The Klinghoffers did not ask to represent an entire people and I understand and respect the position of their daughters, Lisa and Ilsa, in opposing the dramatization of a personal tragedy. (A message from Lisa and Ilsa to this effect was included in the Met’s program.) But history happens to unwilling bystanders, and art has a long tradition of turning them into symbols. We can denounce this, but we must allow it.

“The Death of Klinghoffer” is simply not the bogeyman the protesters make it out to be – or seem to wish that it were. It is much easier to oppose something that is one-sided and obvious; it is harder to grapple with a complicated, messy portrayal.

The opera is certainly political, but it does not have a political agenda. At the pre-performance demonstrations, speakers called it one of the gravest threats that Jews in America have faced in decades. They called it evil and equated Peter Gelb, the Met’s director, with Hitler.

These are dangerous assertions, and utterly ridiculous. The great irony is that it is the protesters who have turned “Klinghoffer” into a Frankenstein of their own making. They have imbued it with a power that it does not intrinsically have. It has ballooned thanks only to the wind of their own rhetoric; had they ignored it, a few hundred New Yorkers would have discussed it over dinner and moved on.

Perhaps this production would not have faced such vitriol were it not for the recent war in Gaza, which inspired a frightening wave of anti-Semitism that swept through Western Europe and beyond. We certainly have legitimate cause for concern in this world and must be vigilant against true threats to Jewish safety and security. “The Death of Klinghoffer” is not one of them. It is an easy target at which to project our fears.

It is also a missed opportunity to take effective action against the spread of anti-Semitism where it really exists. Instead of demonizing an elite cultural institution and focusing all of their energy on shaming a few theatergoers, the many Jewish organizations that banded together against the Met could have worked with the organization to develop a strategy of education, much like Opera Theatre of St. Louis did successfully in 2011. (Their production of “Klinghoffer” was recently staged in Long Beach, to little uproar).

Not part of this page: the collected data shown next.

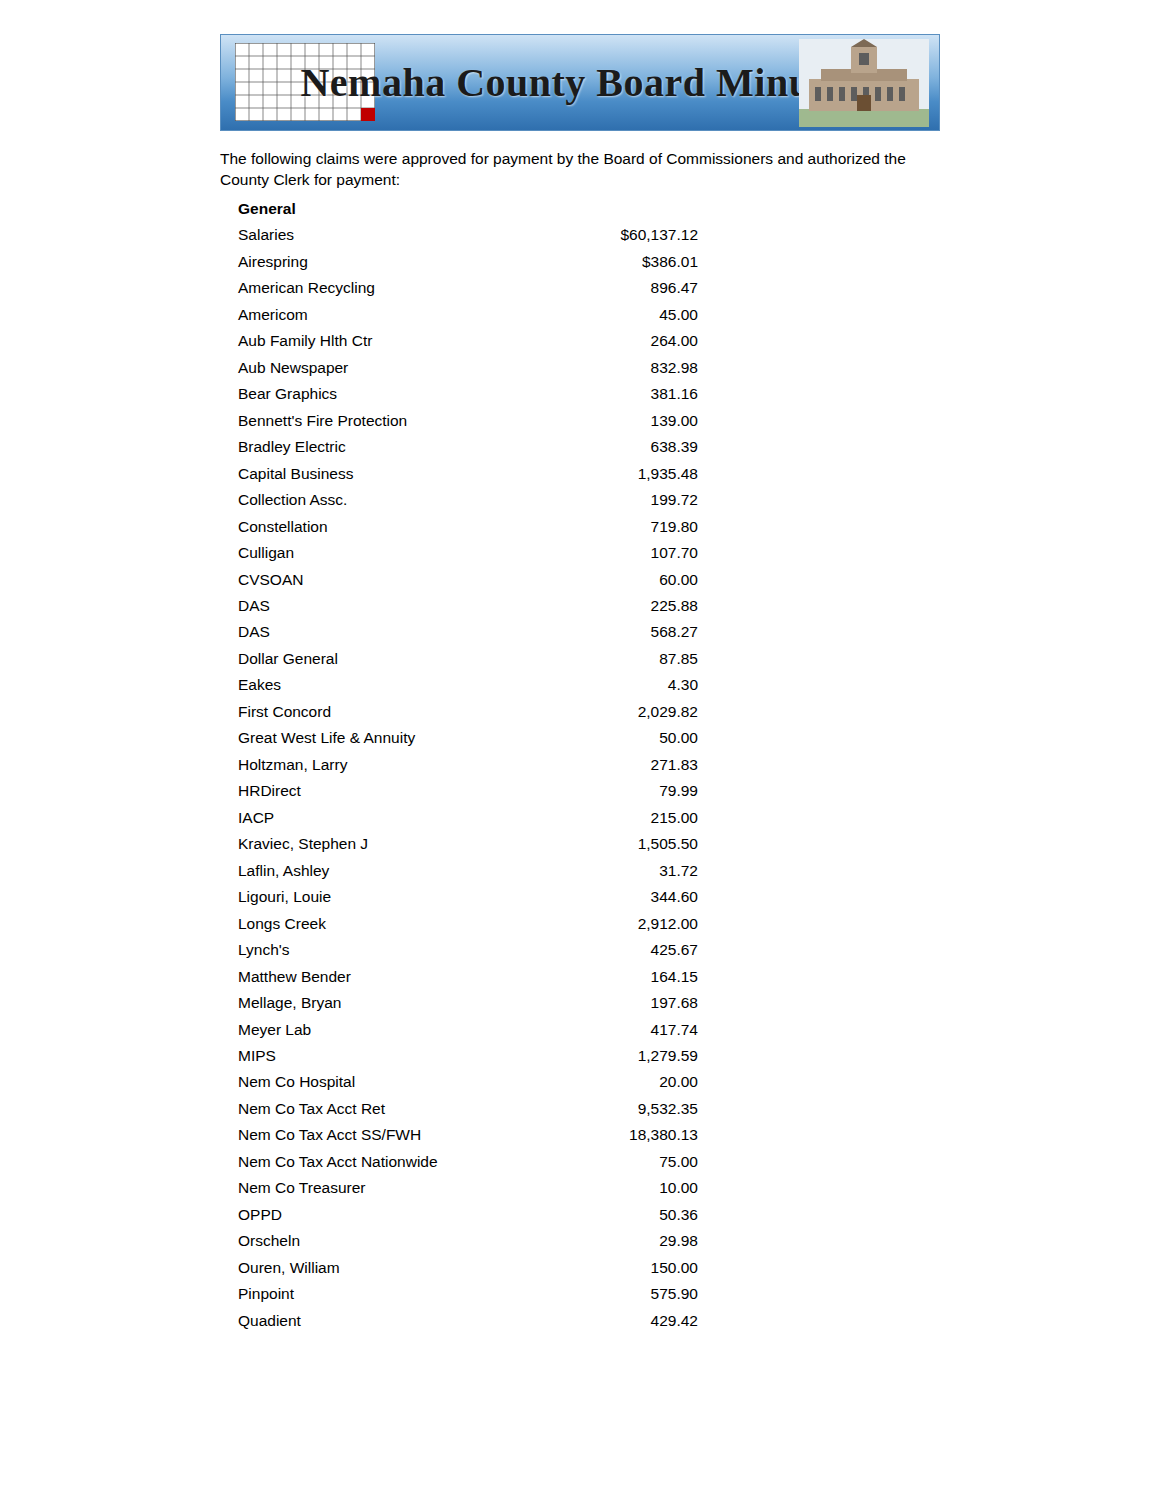Nemaha County Board Minutes
The following claims were approved for payment by the Board of Commissioners and authorized the County Clerk for payment:
General
| Salaries | $60,137.12 |
| Airespring | $386.01 |
| American Recycling | 896.47 |
| Americom | 45.00 |
| Aub Family Hlth Ctr | 264.00 |
| Aub Newspaper | 832.98 |
| Bear Graphics | 381.16 |
| Bennett's Fire Protection | 139.00 |
| Bradley Electric | 638.39 |
| Capital Business | 1,935.48 |
| Collection Assc. | 199.72 |
| Constellation | 719.80 |
| Culligan | 107.70 |
| CVSOAN | 60.00 |
| DAS | 225.88 |
| DAS | 568.27 |
| Dollar General | 87.85 |
| Eakes | 4.30 |
| First Concord | 2,029.82 |
| Great West Life & Annuity | 50.00 |
| Holtzman, Larry | 271.83 |
| HRDirect | 79.99 |
| IACP | 215.00 |
| Kraviec, Stephen J | 1,505.50 |
| Laflin, Ashley | 31.72 |
| Ligouri, Louie | 344.60 |
| Longs Creek | 2,912.00 |
| Lynch's | 425.67 |
| Matthew Bender | 164.15 |
| Mellage, Bryan | 197.68 |
| Meyer Lab | 417.74 |
| MIPS | 1,279.59 |
| Nem Co Hospital | 20.00 |
| Nem Co Tax Acct Ret | 9,532.35 |
| Nem Co Tax Acct SS/FWH | 18,380.13 |
| Nem Co Tax Acct Nationwide | 75.00 |
| Nem Co Treasurer | 10.00 |
| OPPD | 50.36 |
| Orscheln | 29.98 |
| Ouren, William | 150.00 |
| Pinpoint | 575.90 |
| Quadient | 429.42 |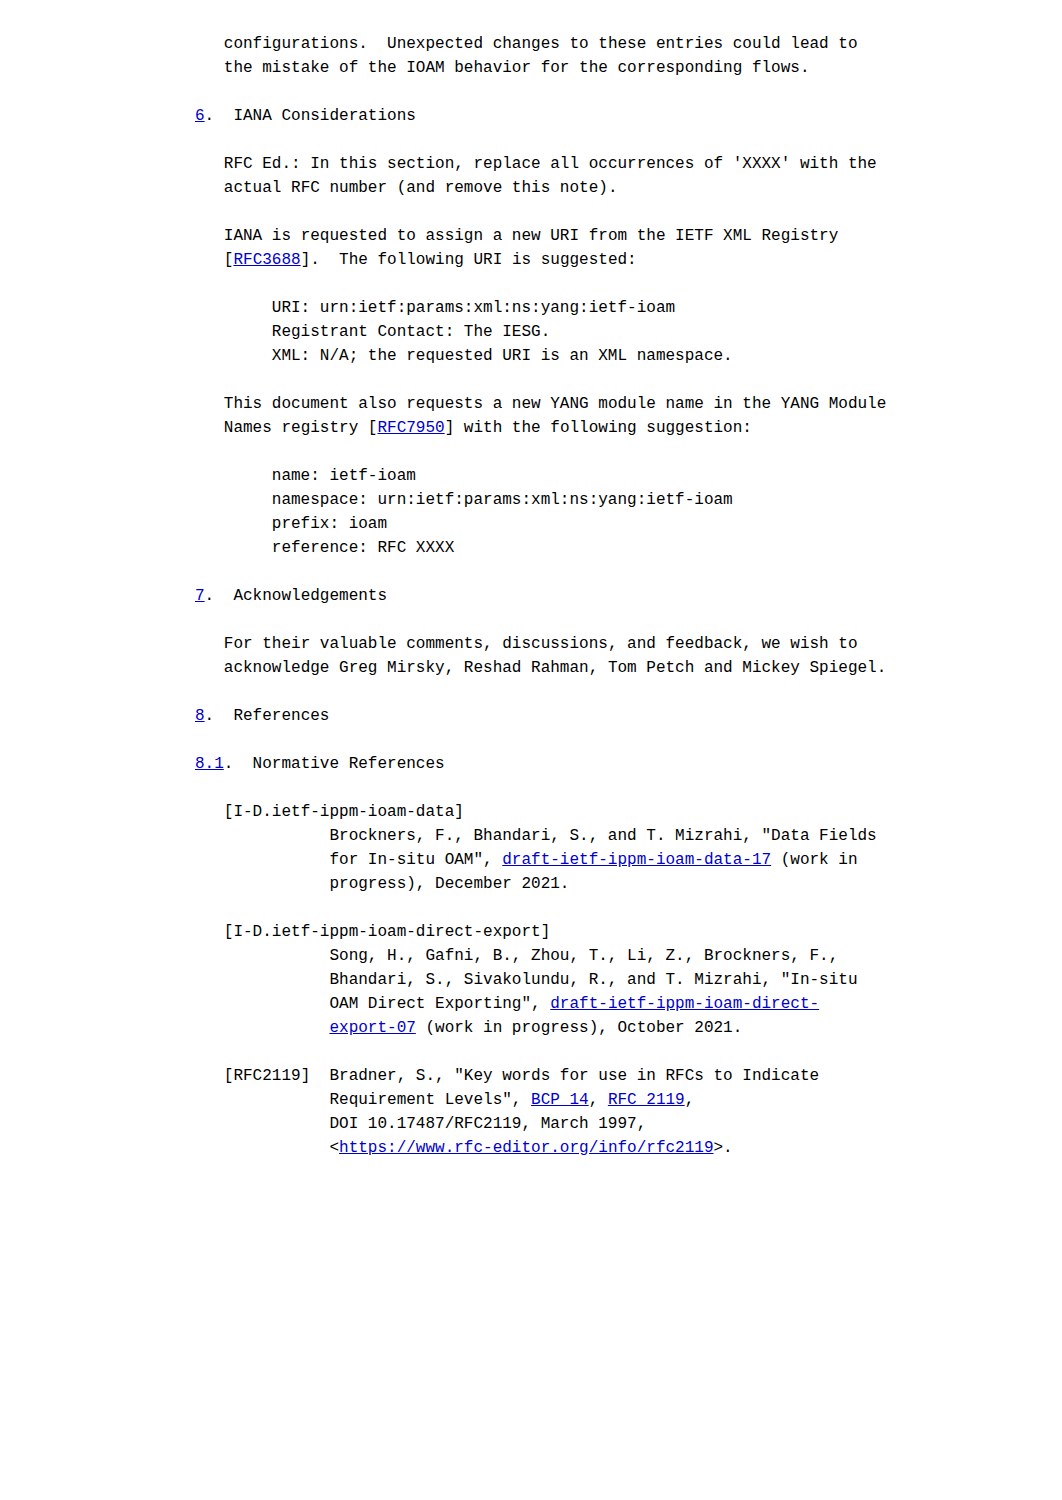configurations.  Unexpected changes to these entries could lead to
   the mistake of the IOAM behavior for the corresponding flows.

6.  IANA Considerations

   RFC Ed.: In this section, replace all occurrences of 'XXXX' with the
   actual RFC number (and remove this note).

   IANA is requested to assign a new URI from the IETF XML Registry
   [RFC3688].  The following URI is suggested:

        URI: urn:ietf:params:xml:ns:yang:ietf-ioam
        Registrant Contact: The IESG.
        XML: N/A; the requested URI is an XML namespace.

   This document also requests a new YANG module name in the YANG Module
   Names registry [RFC7950] with the following suggestion:

        name: ietf-ioam
        namespace: urn:ietf:params:xml:ns:yang:ietf-ioam
        prefix: ioam
        reference: RFC XXXX

7.  Acknowledgements

   For their valuable comments, discussions, and feedback, we wish to
   acknowledge Greg Mirsky, Reshad Rahman, Tom Petch and Mickey Spiegel.

8.  References

8.1.  Normative References

   [I-D.ietf-ippm-ioam-data]
              Brockners, F., Bhandari, S., and T. Mizrahi, "Data Fields
              for In-situ OAM", draft-ietf-ippm-ioam-data-17 (work in
              progress), December 2021.

   [I-D.ietf-ippm-ioam-direct-export]
              Song, H., Gafni, B., Zhou, T., Li, Z., Brockners, F.,
              Bhandari, S., Sivakolundu, R., and T. Mizrahi, "In-situ
              OAM Direct Exporting", draft-ietf-ippm-ioam-direct-
              export-07 (work in progress), October 2021.

   [RFC2119]  Bradner, S., "Key words for use in RFCs to Indicate
              Requirement Levels", BCP 14, RFC 2119,
              DOI 10.17487/RFC2119, March 1997,
              <https://www.rfc-editor.org/info/rfc2119>.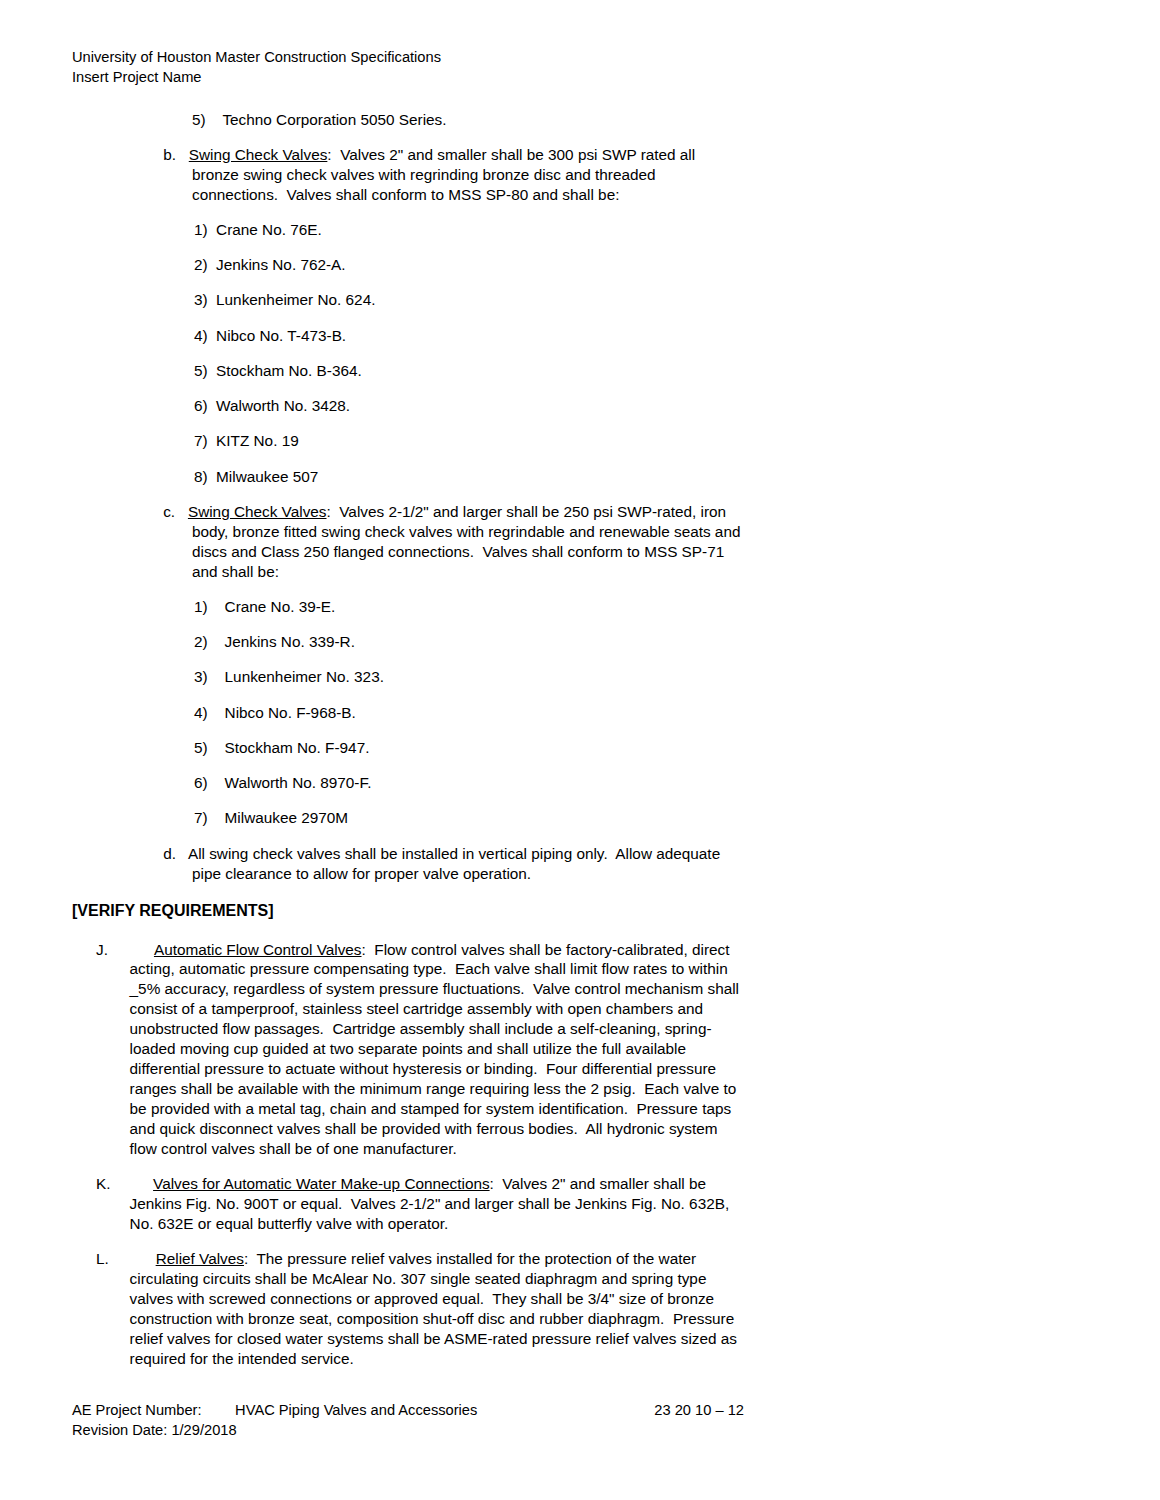University of Houston Master Construction Specifications
Insert Project Name
5) Techno Corporation 5050 Series.
b. Swing Check Valves: Valves 2" and smaller shall be 300 psi SWP rated all bronze swing check valves with regrinding bronze disc and threaded connections. Valves shall conform to MSS SP-80 and shall be:
1) Crane No. 76E.
2) Jenkins No. 762-A.
3) Lunkenheimer No. 624.
4) Nibco No. T-473-B.
5) Stockham No. B-364.
6) Walworth No. 3428.
7) KITZ No. 19
8) Milwaukee 507
c. Swing Check Valves: Valves 2-1/2" and larger shall be 250 psi SWP-rated, iron body, bronze fitted swing check valves with regrindable and renewable seats and discs and Class 250 flanged connections. Valves shall conform to MSS SP-71 and shall be:
1) Crane No. 39-E.
2) Jenkins No. 339-R.
3) Lunkenheimer No. 323.
4) Nibco No. F-968-B.
5) Stockham No. F-947.
6) Walworth No. 8970-F.
7) Milwaukee 2970M
d. All swing check valves shall be installed in vertical piping only. Allow adequate pipe clearance to allow for proper valve operation.
[VERIFY REQUIREMENTS]
J. Automatic Flow Control Valves: Flow control valves shall be factory-calibrated, direct acting, automatic pressure compensating type. Each valve shall limit flow rates to within _5% accuracy, regardless of system pressure fluctuations. Valve control mechanism shall consist of a tamperproof, stainless steel cartridge assembly with open chambers and unobstructed flow passages. Cartridge assembly shall include a self-cleaning, spring-loaded moving cup guided at two separate points and shall utilize the full available differential pressure to actuate without hysteresis or binding. Four differential pressure ranges shall be available with the minimum range requiring less the 2 psig. Each valve to be provided with a metal tag, chain and stamped for system identification. Pressure taps and quick disconnect valves shall be provided with ferrous bodies. All hydronic system flow control valves shall be of one manufacturer.
K. Valves for Automatic Water Make-up Connections: Valves 2" and smaller shall be Jenkins Fig. No. 900T or equal. Valves 2-1/2" and larger shall be Jenkins Fig. No. 632B, No. 632E or equal butterfly valve with operator.
L. Relief Valves: The pressure relief valves installed for the protection of the water circulating circuits shall be McAlear No. 307 single seated diaphragm and spring type valves with screwed connections or approved equal. They shall be 3/4" size of bronze construction with bronze seat, composition shut-off disc and rubber diaphragm. Pressure relief valves for closed water systems shall be ASME-rated pressure relief valves sized as required for the intended service.
AE Project Number:
HVAC Piping Valves and Accessories
23 20 10 – 12
Revision Date: 1/29/2018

In St. Louis, Jewish, Muslim and Christian leaders collaborated on a curriculum that addressed the opera’s challenging and sensitive material. In doing so, those leaders both diffused tension and strengthened community. Rather than demand that the Met cancel its live broadcast of “Klinghoffer” around the world, a solution that satisfied no one, Jewish organizations could have insisted that the Met accompany the broadcast with outreach efforts in local communities to face anti-Semitism head-on.

What the demonstrators most clearly demonstrated last night was that the Jewish community has lost the ability to communicate – with each other and with those who challenge our worldview. This was all too clear on social media over the summer as well. The theater, at its best, is a facilitator of dialogue. It is a space where stories can inspire conversation – and we have few other such places left in society. The shame of the Met’s production of the “The Death of Klinghoffer” is not what happened inside the theater – it’s what happened outside.

Brian Schaefer is a New York-based contributor to Haaretz.